Purdy consequently designed custom-made faux Roman shades that don’t pull down but instead work more like valances, hiding the blinds when they’re up and framing them when they’re down.

She used the same fabric and technique for the dining nook windows off the kitchen.

Christy Kunin said she had fun choosing fabrics for the project, especially when it came to the custom-made, machine-washable pillows used to soften the look of their large sectional.

She ultimately settled on soft patterns with leaves, elephants and, on one accent pillow, a pineapple, repeated in a Roman shade over the kitchen sink.

The Kunins could have done their project more quickly, but with their busy schedules, they decided to take it slowly.
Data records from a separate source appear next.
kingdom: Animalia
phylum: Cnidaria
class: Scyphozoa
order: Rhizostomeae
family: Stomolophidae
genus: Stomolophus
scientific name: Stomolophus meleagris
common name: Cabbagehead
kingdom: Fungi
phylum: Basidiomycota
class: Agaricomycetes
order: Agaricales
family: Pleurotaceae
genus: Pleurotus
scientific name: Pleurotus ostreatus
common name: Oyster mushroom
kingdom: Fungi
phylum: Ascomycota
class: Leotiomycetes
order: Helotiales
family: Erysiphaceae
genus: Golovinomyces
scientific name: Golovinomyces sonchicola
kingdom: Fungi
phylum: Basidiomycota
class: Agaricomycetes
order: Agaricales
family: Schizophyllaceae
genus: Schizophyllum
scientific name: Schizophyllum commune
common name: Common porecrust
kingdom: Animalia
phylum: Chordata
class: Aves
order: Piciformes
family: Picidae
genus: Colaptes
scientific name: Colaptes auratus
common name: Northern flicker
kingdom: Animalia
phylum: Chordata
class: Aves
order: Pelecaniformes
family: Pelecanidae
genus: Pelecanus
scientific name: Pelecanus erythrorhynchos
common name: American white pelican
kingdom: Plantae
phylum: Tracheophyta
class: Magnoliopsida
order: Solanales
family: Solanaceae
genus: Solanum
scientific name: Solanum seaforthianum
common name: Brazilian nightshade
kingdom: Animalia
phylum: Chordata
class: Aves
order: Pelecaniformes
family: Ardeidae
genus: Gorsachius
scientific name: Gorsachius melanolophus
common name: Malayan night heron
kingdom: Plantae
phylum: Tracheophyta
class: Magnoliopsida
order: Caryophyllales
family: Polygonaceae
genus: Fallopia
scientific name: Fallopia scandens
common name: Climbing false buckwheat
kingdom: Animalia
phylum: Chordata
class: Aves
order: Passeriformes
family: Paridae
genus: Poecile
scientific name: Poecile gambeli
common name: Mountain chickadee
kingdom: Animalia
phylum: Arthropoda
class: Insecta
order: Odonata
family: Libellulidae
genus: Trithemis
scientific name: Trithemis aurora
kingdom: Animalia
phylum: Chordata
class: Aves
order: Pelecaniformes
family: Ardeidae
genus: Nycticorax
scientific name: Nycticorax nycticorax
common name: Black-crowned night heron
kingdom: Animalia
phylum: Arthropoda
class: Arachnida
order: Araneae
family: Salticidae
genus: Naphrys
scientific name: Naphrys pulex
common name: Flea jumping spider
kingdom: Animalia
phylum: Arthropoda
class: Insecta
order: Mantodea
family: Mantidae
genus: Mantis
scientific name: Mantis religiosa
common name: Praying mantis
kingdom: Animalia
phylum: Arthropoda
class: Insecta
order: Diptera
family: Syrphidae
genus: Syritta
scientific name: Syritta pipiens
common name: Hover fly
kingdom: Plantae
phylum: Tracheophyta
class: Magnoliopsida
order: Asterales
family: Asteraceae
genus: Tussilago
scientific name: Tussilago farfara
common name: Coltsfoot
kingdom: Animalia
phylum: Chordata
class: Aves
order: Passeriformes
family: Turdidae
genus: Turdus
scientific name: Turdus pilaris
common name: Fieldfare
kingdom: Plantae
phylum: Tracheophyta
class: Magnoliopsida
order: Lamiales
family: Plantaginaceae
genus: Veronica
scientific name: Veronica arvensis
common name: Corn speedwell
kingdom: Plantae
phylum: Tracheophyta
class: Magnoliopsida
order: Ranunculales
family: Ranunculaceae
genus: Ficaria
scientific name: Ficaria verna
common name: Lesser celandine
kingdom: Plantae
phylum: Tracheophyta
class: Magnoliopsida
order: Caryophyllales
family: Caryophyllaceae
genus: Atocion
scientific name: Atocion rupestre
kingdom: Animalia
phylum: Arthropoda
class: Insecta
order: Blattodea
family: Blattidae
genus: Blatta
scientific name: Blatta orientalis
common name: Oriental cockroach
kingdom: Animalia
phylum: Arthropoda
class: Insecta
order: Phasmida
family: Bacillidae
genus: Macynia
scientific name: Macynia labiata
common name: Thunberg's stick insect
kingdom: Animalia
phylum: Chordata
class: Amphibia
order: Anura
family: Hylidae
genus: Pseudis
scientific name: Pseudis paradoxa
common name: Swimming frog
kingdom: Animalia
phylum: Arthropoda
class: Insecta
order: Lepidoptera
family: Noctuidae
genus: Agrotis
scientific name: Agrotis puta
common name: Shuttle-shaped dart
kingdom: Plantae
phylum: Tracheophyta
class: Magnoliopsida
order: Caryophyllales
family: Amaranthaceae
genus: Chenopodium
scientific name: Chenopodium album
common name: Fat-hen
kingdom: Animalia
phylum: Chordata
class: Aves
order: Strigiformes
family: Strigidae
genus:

He works in the pharmaceutical industry and she works for Microsoft.

“It was kind of fun doing it in stages. You’re not overloading,” John Kunin said. “Take your time.”

Christy Kunin loved having the oversight of a design professional.

“This was the first time we worked with a designer, and it could not have worked out better,” she said. “It was really nice to have someone with a sense of how it should be. We were exposed to colors and fabrics we never would have seen.”

The Kunins are thrilled with their final design. They said they love using it every day and get compliments from guests all the time.

“This is where we live,” Christy Kunin said. “We use these two rooms more than anything.”